WHAT IS NEEDED » Every line of the listing below must be printed again exactly, apart from its pictures.

********

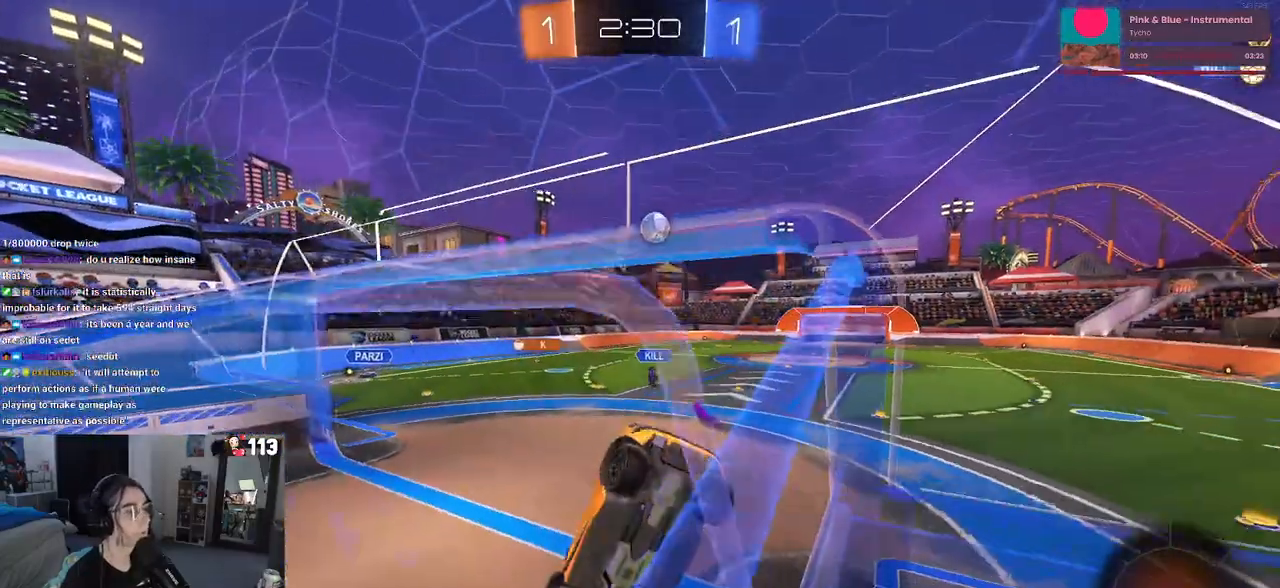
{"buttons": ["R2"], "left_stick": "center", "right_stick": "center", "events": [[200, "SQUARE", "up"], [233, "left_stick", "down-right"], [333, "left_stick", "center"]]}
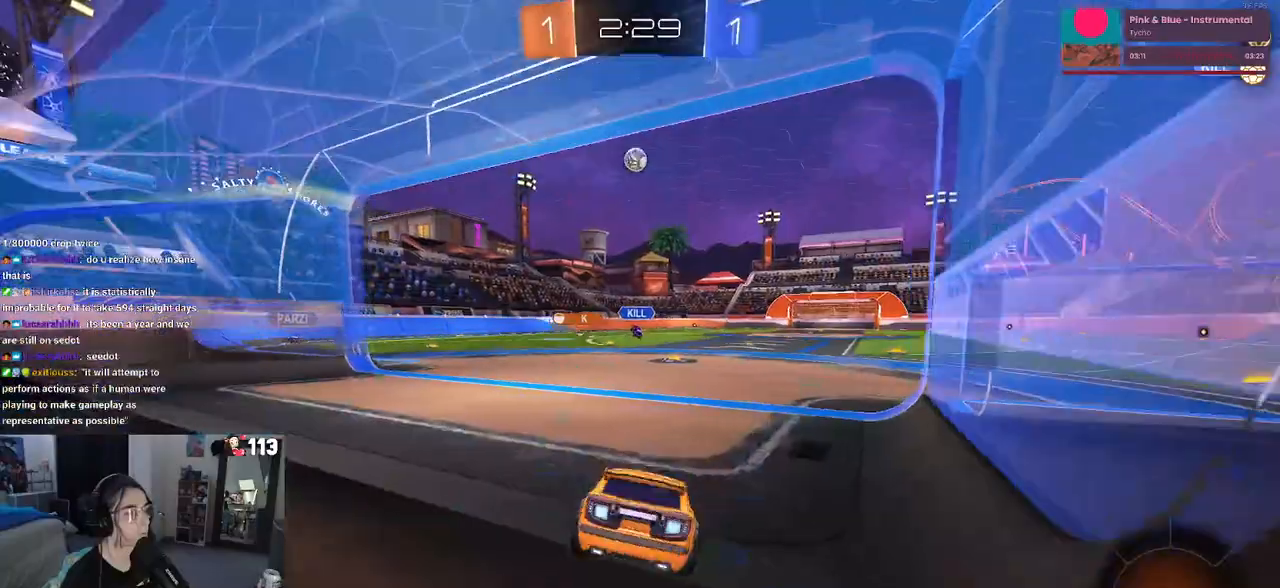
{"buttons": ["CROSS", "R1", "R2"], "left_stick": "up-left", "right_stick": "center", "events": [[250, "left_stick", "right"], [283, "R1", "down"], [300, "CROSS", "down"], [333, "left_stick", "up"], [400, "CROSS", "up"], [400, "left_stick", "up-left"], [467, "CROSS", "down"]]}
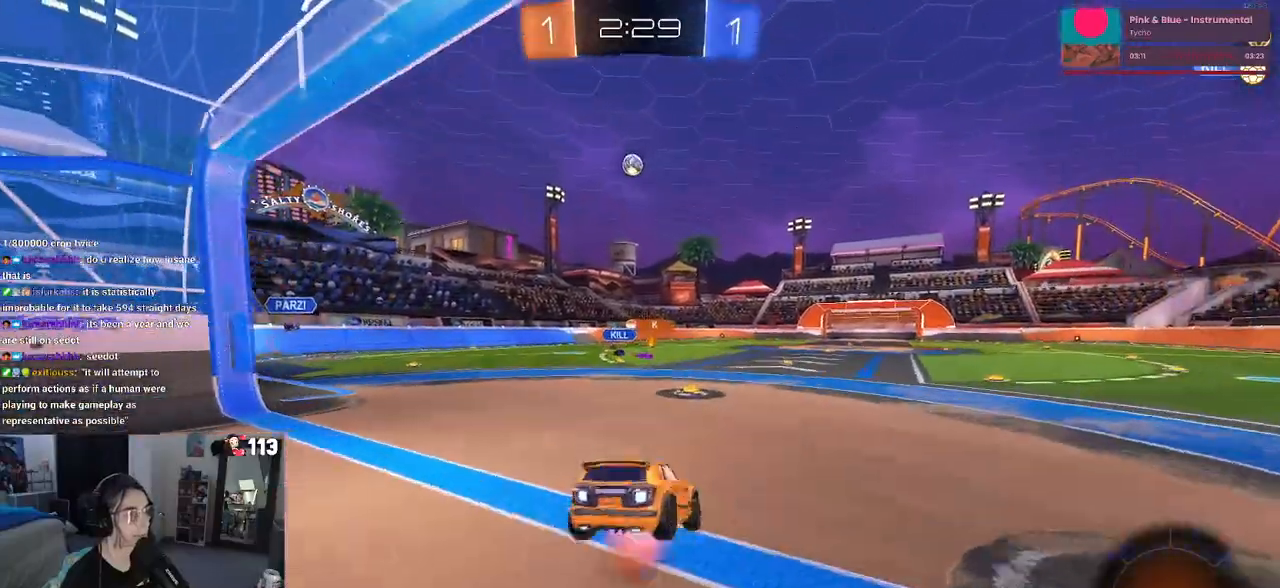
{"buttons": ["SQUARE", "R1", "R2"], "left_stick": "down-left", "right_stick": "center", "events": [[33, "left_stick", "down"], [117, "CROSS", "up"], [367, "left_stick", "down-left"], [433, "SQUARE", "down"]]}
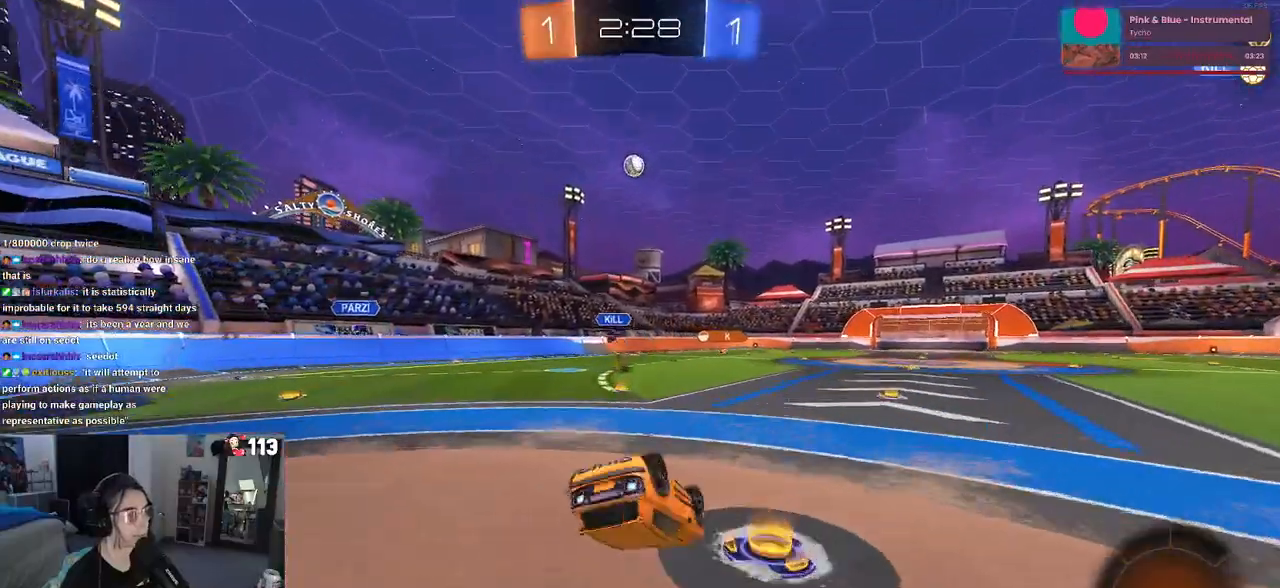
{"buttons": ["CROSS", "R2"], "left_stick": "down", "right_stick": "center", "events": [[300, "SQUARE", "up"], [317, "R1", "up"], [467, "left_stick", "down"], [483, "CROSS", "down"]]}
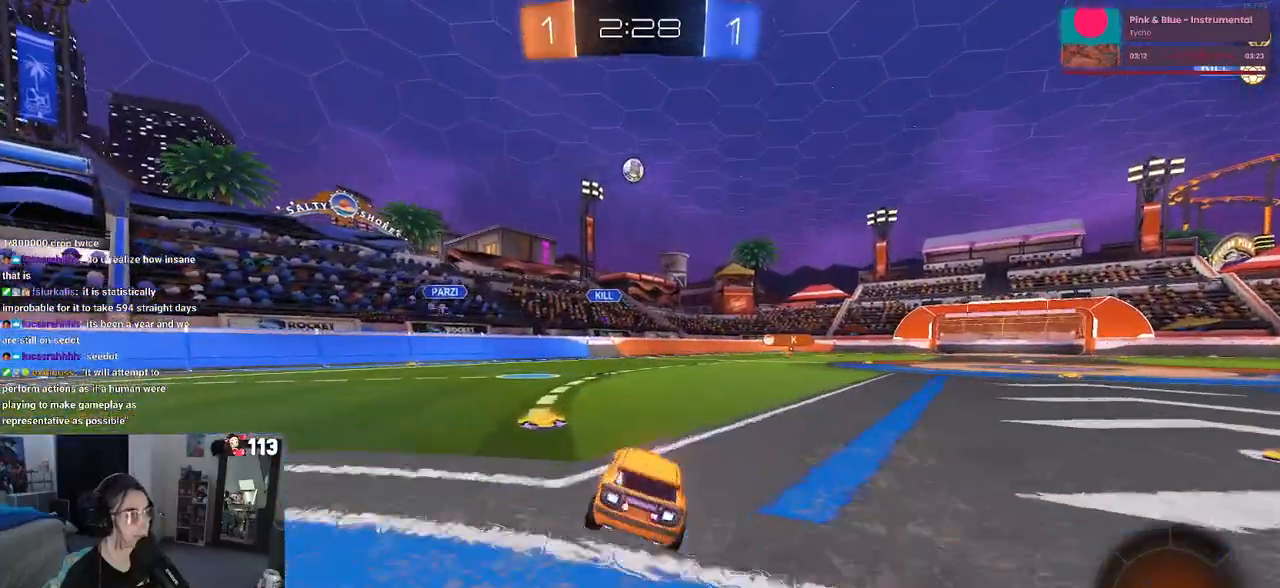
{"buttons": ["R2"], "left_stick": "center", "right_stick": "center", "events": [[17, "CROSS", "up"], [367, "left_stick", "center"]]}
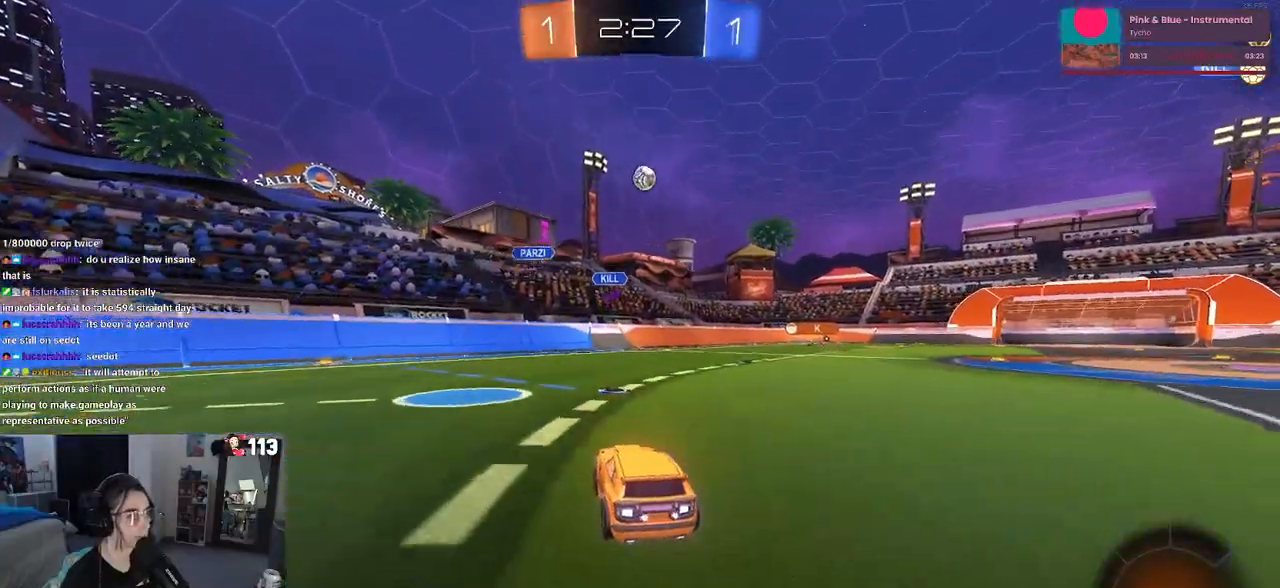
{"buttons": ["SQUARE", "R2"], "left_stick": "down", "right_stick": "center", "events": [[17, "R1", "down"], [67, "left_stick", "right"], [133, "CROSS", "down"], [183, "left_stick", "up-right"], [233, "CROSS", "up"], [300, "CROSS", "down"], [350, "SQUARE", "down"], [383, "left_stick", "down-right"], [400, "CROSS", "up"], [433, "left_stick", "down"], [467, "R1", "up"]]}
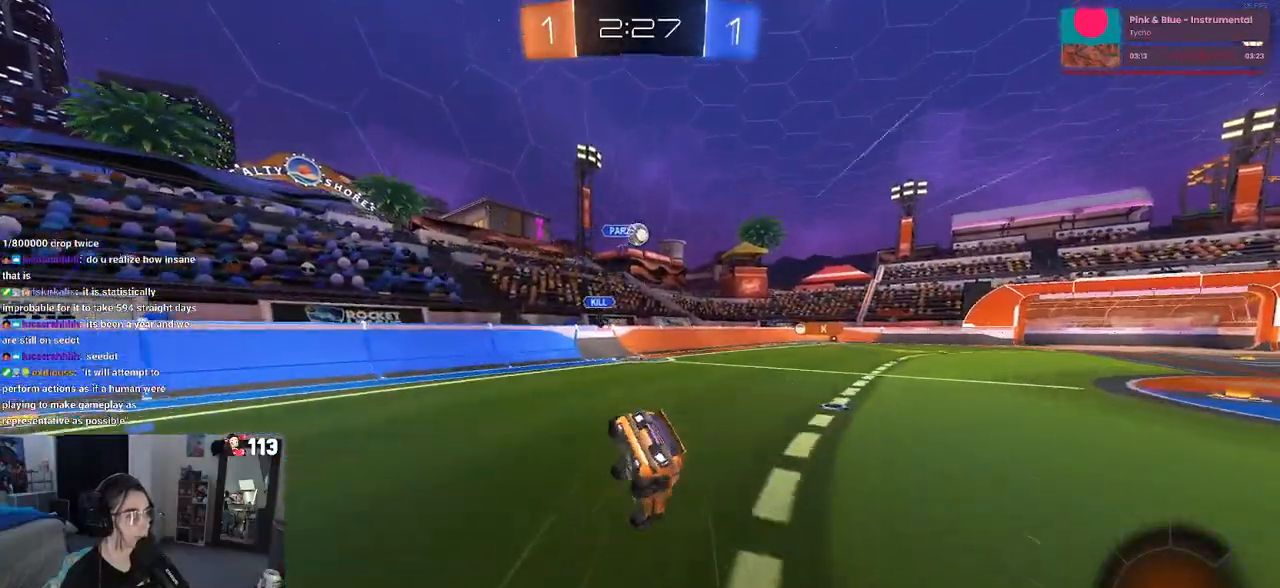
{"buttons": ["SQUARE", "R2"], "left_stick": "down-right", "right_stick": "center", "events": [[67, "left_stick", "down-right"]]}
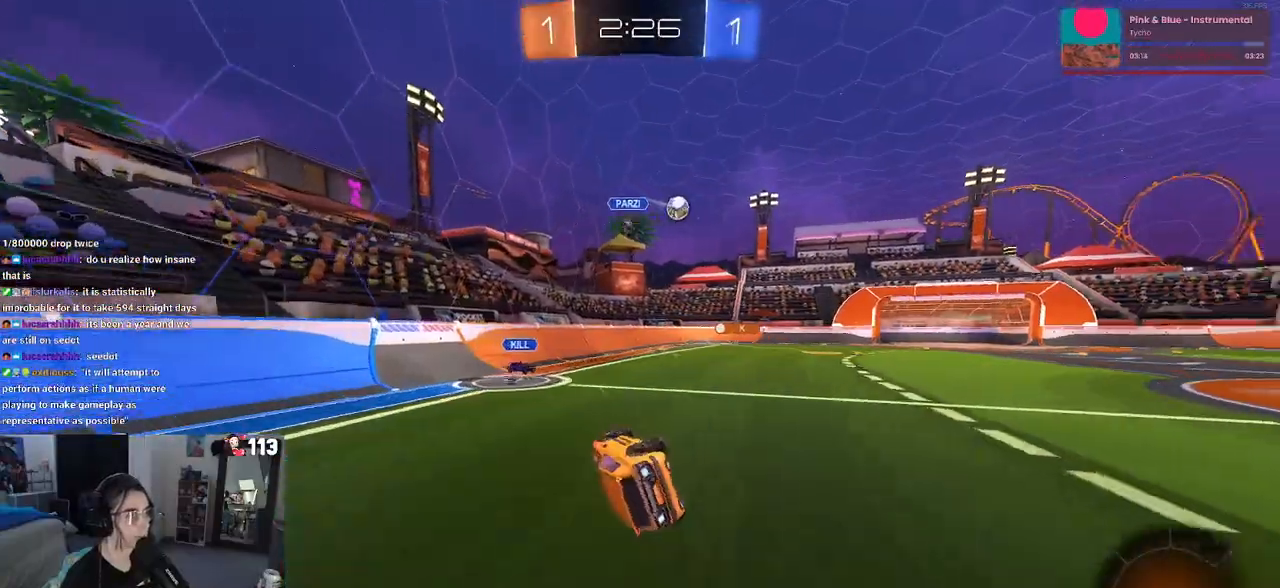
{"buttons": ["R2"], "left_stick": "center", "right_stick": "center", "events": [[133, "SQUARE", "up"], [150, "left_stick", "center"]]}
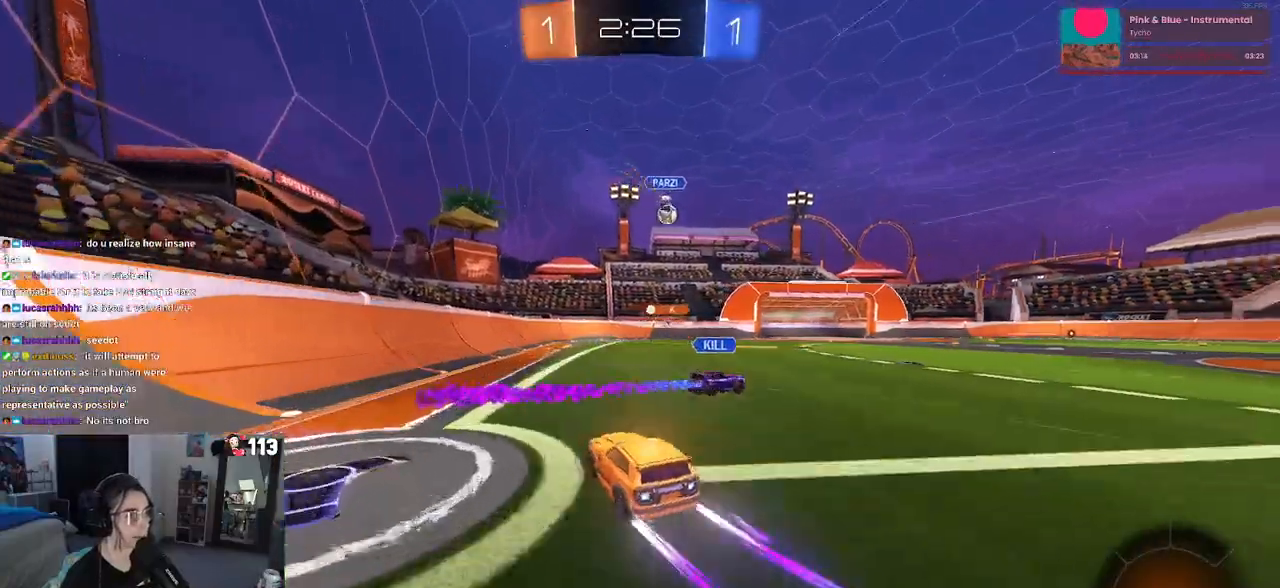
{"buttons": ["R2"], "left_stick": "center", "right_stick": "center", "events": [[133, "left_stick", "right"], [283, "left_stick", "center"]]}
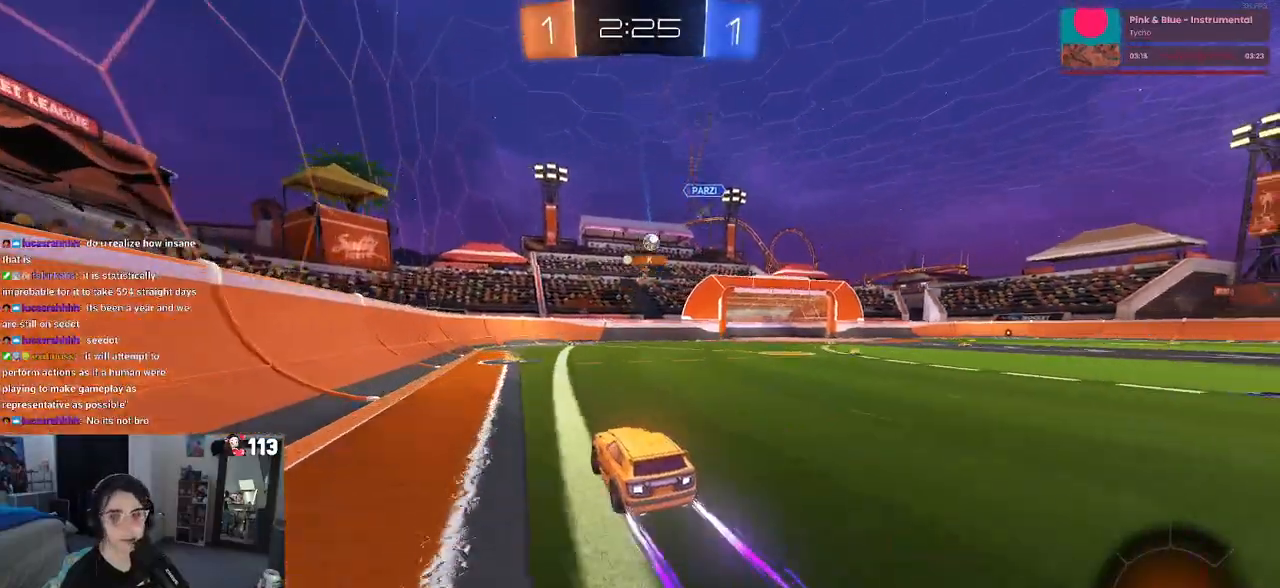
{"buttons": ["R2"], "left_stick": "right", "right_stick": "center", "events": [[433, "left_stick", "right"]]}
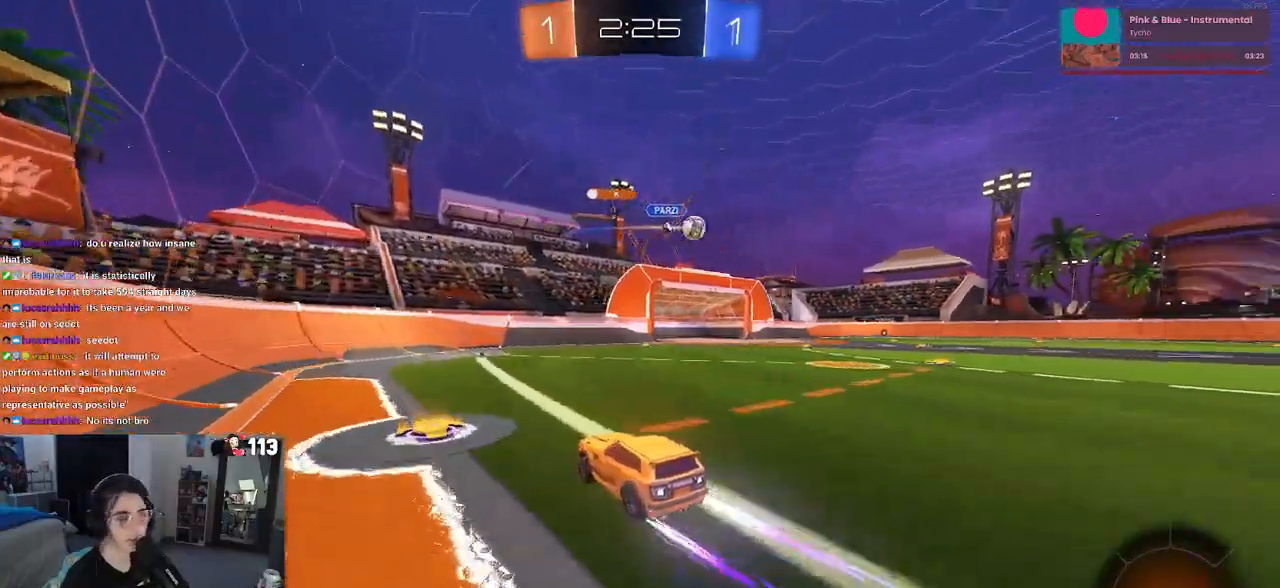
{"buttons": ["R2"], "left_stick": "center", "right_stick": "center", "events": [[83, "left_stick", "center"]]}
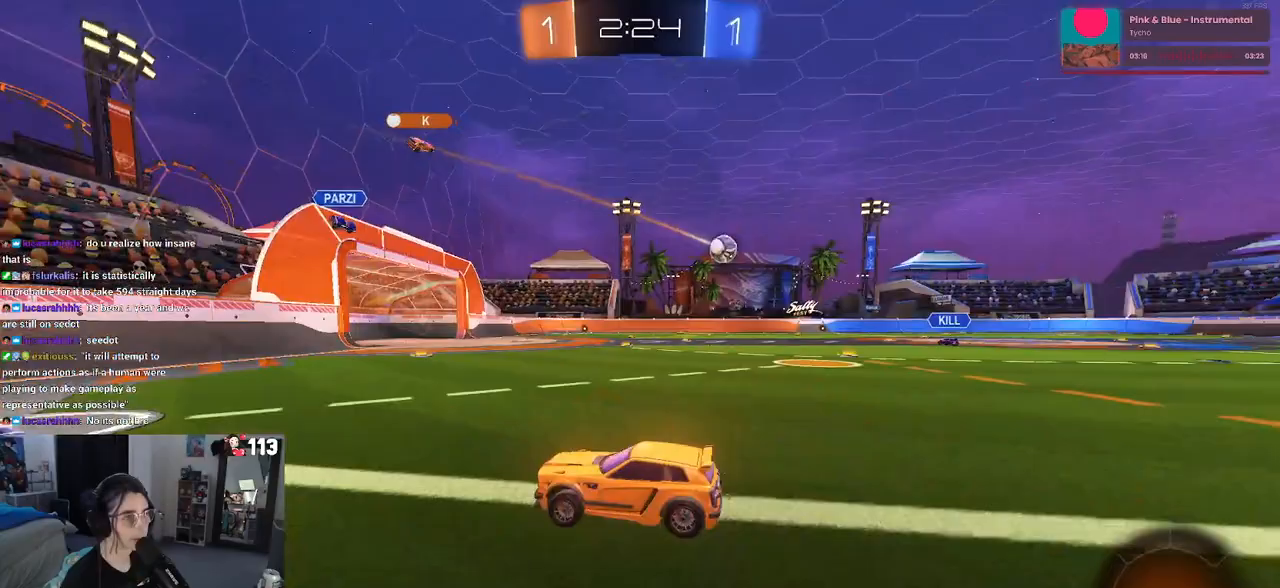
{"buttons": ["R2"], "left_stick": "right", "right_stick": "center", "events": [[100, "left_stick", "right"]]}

********

WRITTEN SOLUTION »
{"buttons": ["R2"], "left_stick": "center", "right_stick": "center", "events": [[200, "SQUARE", "up"], [233, "left_stick", "down-right"], [333, "left_stick", "center"]]}
{"buttons": ["CROSS", "R1", "R2"], "left_stick": "up-left", "right_stick": "center", "events": [[250, "left_stick", "right"], [283, "R1", "down"], [300, "CROSS", "down"], [333, "left_stick", "up"], [400, "CROSS", "up"], [400, "left_stick", "up-left"], [467, "CROSS", "down"]]}
{"buttons": ["SQUARE", "R1", "R2"], "left_stick": "down-left", "right_stick": "center", "events": [[33, "left_stick", "down"], [117, "CROSS", "up"], [367, "left_stick", "down-left"], [433, "SQUARE", "down"]]}
{"buttons": ["CROSS", "R2"], "left_stick": "down", "right_stick": "center", "events": [[300, "SQUARE", "up"], [317, "R1", "up"], [467, "left_stick", "down"], [483, "CROSS", "down"]]}
{"buttons": ["R2"], "left_stick": "center", "right_stick": "center", "events": [[17, "CROSS", "up"], [367, "left_stick", "center"]]}
{"buttons": ["SQUARE", "R2"], "left_stick": "down", "right_stick": "center", "events": [[17, "R1", "down"], [67, "left_stick", "right"], [133, "CROSS", "down"], [183, "left_stick", "up-right"], [233, "CROSS", "up"], [300, "CROSS", "down"], [350, "SQUARE", "down"], [383, "left_stick", "down-right"], [400, "CROSS", "up"], [433, "left_stick", "down"], [467, "R1", "up"]]}
{"buttons": ["SQUARE", "R2"], "left_stick": "down-right", "right_stick": "center", "events": [[67, "left_stick", "down-right"]]}
{"buttons": ["R2"], "left_stick": "center", "right_stick": "center", "events": [[133, "SQUARE", "up"], [150, "left_stick", "center"]]}
{"buttons": ["R2"], "left_stick": "center", "right_stick": "center", "events": [[133, "left_stick", "right"], [283, "left_stick", "center"]]}
{"buttons": ["R2"], "left_stick": "right", "right_stick": "center", "events": [[433, "left_stick", "right"]]}
{"buttons": ["R2"], "left_stick": "center", "right_stick": "center", "events": [[83, "left_stick", "center"]]}
{"buttons": ["R2"], "left_stick": "right", "right_stick": "center", "events": [[100, "left_stick", "right"]]}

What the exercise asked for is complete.